I took the subway several times this weekend, in spite of the terrorist threat that was announced Thursday.
Everything has been fairly normal except for tonight's return trip from Manhattan. I boarded the train at around 9:15 p.m. The car had a fair amount of people in it, but it wasn't crowded. I settled in and after checking my surroundings, I began playing Mummy Maze on my cell phone. At the first stop in Queens - 21st Street/Queensbridge on the F - the train stopped at the platform, opened its doors and then didn't move. We hung out there for about 10 minutes until the conductor told us the train was going back to Brooklyn. Of course, the conductor didn't know whether or not the train was going back empty to Brooklyn, or if we could ride back with it.
So, I followed the crowd, and since I have an unlimited Metro card, I figured I could go upstairs, take a look around, and if I didn't find a bus or a cab or something I'd take a train back to Manhattan and get a cab there.
Luckily, I actually got a cab after only ten minutes of waiting. As usual, it was a wacky cab driver. He said that he had his off duty sign so he could pick and choose his fare. I had a feeling I knew where that conversation was going so I switched the topic to the price of gas and let him riff on that for a while. Then he asked me what I did for a living and as soon as I said "entertainment reporter" -- show prep format manager is too tough to explain -- he launched into a whole monologue about the celebrities he knew from driving cabs and just being a man about town for the last several decades.

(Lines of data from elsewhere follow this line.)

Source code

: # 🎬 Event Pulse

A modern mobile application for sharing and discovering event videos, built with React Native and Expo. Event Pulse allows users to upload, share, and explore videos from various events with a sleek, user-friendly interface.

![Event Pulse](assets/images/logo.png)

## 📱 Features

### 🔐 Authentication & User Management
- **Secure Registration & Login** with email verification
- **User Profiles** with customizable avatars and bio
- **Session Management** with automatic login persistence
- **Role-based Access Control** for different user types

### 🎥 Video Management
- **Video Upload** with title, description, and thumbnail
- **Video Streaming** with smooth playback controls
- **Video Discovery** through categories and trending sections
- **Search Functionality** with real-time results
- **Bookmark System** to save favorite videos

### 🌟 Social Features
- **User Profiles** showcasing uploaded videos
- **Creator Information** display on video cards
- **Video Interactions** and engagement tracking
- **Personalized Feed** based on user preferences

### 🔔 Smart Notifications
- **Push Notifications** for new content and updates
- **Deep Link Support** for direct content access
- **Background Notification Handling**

Lauren Bacall: mean; Lucille Ball: cheap; Paul Newman: nice, can be found doing normal things like shopping for plants with Joan; Kay Ballard: nice, too, but we had a little argument over whether or not she was a Laugh-In regular. According to imdb.com, I was right, she was just a guest twice. I think he got her mixed up with Jo Anne Worley.
Then he mentioned Virginia Graham -- my idol! She was a talk show pioneer who hosted a show called Girl Talk in the 1960s. Here's a fabulous picture of Miss Graham with Joan Crawford. It was the only one I could find of Graham on the Web but at least it shows her trademark can-of-AquaNet hairstyle. Oddly, the cab driver said he met her when he was 18 and working as a hairdresser.
I found an obit of Graham, who died at the age of 86 in 1998, and discovered some cool things about her. She was a cub reporter at the Chicago Tribune when she was still a teenager. Her first byline was on a story about the St. Valentine's Day gangster murders, which happened near her high school. That's why she was one of the first reporters on the scene and was able to give the paper an early account of the massacre. She was a poet and author who published five books. She also was a Red Cross volunteer during World War II and founded the United Cerebral Palsy foundation with 13 other women.
Barbara Walters said in an interview that she created her talk show The View as a cross between Graham's groundbreaking, unscripted Girl Talk and "the round table of This Week with David Brinkley." Even though I was a little girl when I watched it the fact that I remember it must mean that it influenced me, too. I'd love to watch some old episodes and see if I picked up some of her interview techniques.
Well, I made it home to Forest Hills okay. It's funny how a change in my route home took me on a journey of another kind.